> DATASET RECORDS
[Start of section]
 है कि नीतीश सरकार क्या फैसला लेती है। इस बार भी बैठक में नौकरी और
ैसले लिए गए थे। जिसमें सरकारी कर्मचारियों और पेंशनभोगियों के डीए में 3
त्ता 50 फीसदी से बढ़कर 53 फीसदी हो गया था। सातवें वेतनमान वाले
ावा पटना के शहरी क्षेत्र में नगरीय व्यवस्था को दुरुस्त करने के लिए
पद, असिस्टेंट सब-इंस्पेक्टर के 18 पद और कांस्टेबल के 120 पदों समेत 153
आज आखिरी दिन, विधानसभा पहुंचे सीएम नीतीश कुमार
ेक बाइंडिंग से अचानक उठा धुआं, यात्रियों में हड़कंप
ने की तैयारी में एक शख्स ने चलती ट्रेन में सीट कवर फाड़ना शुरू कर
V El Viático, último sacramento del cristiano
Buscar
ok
[End of section]
[Start of section]
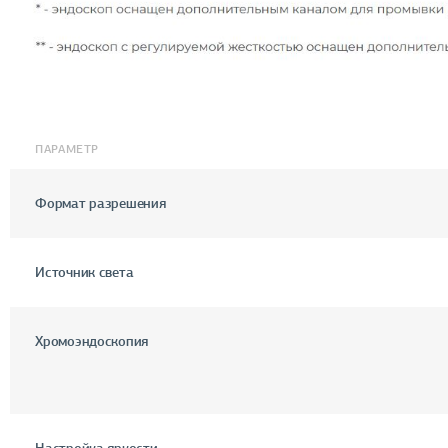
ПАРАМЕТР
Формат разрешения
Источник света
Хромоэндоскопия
[End of section]
[Start of section]
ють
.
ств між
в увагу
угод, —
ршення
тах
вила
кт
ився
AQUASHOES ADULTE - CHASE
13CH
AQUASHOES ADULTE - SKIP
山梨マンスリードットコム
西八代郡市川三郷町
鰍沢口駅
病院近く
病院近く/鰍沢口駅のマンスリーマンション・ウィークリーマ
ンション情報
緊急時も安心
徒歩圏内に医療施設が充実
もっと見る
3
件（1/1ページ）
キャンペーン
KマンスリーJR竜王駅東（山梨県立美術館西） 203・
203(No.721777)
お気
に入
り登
[End of section]
> PROBLEM DESCRIPTION
The expected result is a copy of each line in the records where "AQUASHOES" appears.

> YOUR SOLUTION
AQUASHOES ADULTE - CHASE
AQUASHOES ADULTE - SKIP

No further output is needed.